For each dataset in "datasets/candidate_features", perform dimensionality reduction and save processed dataset in folder "datasets/nonredundant_features".
For each dataset in "datasets/nonredundant_features", perform permutation tests to obtain p-values for each feature indicating the significance of the difference between targets that have succeeded versus failed in phase III clinical trials, apply multiple hypothesis testing correction, write nominal and corrected p-values to file, and save dataset with significant features in folder "datasets/significant_features".
For each dataset in "datasets/nonredundant_features", perform permutation tests--only shuffling success/failure labels within target classes to control for target class as a confounding factor--to obtain p-values for each feature indicating the significance of the difference between targets that have succeeded or failed in phase III clinical trials, apply multiple hypothesis testing correction, write nominal and corrected p-values to file, and save dataset with significant features in folder "datasets/generalizable_features/repX_foldY". Significance testing only considers training examples in a specified cross-validation repetition X and fold Y.
Merge features from datasets in "datasets/generalizable_features/repX_foldY" into a single feature matrix and save merged dataset in folder "datasets/merged_features/repX_foldY".
Load feature matrix in "datasets/merged_features/repX_foldY", perform incremental feature elimination using an inner cross-validation loop to select a classifier type (Random Forest or logistic regression) and subset of features, choosing the simplest model with inner loop cross-validation AUROC and AUPR within 95% of max. Refit selected model to all training examples for outer loop cross-validation repetition X and fold Y and obtain predictions for test examples and unlabeled examples. Save inner loop cross-validation data, selected model parameters and performance statistics, and model predictions in "datasets/useful_features/repX_foldY".
Runs get_generalizable_features.py, get_merged_features.py, and get_useful_features.py for a specified cross-validation repetition X and fold Y.
Collect feature significance testing results from all datasets into a single file.
Collect significant features (from permutation test controlling for target class as a confounding factor) from all datasets and all 1000 cross-validation instances (200 repetitions x 5 folds) into a single file.

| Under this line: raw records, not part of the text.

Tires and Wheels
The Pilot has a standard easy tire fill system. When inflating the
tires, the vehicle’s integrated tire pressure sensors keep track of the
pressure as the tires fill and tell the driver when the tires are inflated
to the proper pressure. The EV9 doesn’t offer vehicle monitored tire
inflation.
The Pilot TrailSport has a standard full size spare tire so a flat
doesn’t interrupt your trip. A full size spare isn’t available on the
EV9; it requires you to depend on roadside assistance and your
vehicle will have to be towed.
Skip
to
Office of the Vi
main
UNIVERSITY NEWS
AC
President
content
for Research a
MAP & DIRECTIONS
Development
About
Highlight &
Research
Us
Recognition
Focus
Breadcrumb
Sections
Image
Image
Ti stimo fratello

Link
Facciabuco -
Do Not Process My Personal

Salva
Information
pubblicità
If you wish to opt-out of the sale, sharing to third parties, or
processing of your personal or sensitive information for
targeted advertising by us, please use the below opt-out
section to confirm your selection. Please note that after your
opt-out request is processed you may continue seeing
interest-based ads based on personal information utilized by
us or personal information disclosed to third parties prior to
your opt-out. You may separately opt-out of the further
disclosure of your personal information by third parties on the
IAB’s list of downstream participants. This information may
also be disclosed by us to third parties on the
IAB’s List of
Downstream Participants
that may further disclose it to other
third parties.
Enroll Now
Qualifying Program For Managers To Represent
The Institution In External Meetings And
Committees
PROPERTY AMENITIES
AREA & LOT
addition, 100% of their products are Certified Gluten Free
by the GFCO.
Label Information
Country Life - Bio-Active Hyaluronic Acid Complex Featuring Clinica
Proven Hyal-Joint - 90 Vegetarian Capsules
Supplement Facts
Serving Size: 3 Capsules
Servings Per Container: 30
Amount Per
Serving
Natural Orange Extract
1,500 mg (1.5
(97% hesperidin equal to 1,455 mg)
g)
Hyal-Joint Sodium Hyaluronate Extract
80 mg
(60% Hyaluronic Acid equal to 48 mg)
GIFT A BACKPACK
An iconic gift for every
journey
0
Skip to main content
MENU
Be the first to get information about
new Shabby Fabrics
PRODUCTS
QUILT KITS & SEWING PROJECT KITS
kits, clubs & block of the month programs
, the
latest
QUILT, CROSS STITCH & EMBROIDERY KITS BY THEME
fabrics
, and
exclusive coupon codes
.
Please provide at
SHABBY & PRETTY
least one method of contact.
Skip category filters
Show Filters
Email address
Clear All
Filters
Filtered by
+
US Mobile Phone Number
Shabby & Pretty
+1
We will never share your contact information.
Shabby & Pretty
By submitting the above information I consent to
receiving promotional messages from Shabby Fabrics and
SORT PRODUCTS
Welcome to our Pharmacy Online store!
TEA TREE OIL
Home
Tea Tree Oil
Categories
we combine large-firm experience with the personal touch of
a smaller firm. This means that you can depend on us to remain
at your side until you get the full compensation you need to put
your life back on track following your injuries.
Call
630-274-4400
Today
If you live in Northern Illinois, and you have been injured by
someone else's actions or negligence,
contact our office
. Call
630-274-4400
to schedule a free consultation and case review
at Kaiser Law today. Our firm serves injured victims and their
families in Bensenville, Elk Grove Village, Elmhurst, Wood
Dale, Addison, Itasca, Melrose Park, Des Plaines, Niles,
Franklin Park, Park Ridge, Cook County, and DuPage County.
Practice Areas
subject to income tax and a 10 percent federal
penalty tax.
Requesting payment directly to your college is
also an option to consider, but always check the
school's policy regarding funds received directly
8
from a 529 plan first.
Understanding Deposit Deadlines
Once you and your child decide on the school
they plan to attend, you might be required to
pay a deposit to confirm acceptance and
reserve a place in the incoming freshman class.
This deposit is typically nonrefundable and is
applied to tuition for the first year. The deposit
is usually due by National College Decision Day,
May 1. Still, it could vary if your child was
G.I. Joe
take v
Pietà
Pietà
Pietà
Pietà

Collect inner loop cross-validation AUROC and AUPR values for Random Forest versus logistic regression for all 1000 cross-validation instances.
Collect cross-validation classifier properties (model type and set of features), classifier performance statistics, and classifier predictions for all 1000 cross-validation instances.
For each of 200 repetitions, randomly assign targets with phase III clinical trial outcomes to 5 folds, then for each of 5 folds, write list of test examples to "targets/validation_examples/repX_foldY.txt"
Assign targets with phase III clinical trial outcomes to clusters based on their membership in HGNC gene families. Save cluster assignments to "targets/clusters/gene_cluster_byfamily.pickle"
Input and/or output datasets for each stage of analysis, as described in Scripts.
Results figures and tables for the paper.
Phase III clinical trial outcomes, assignments to target classes, and assignments to test sets.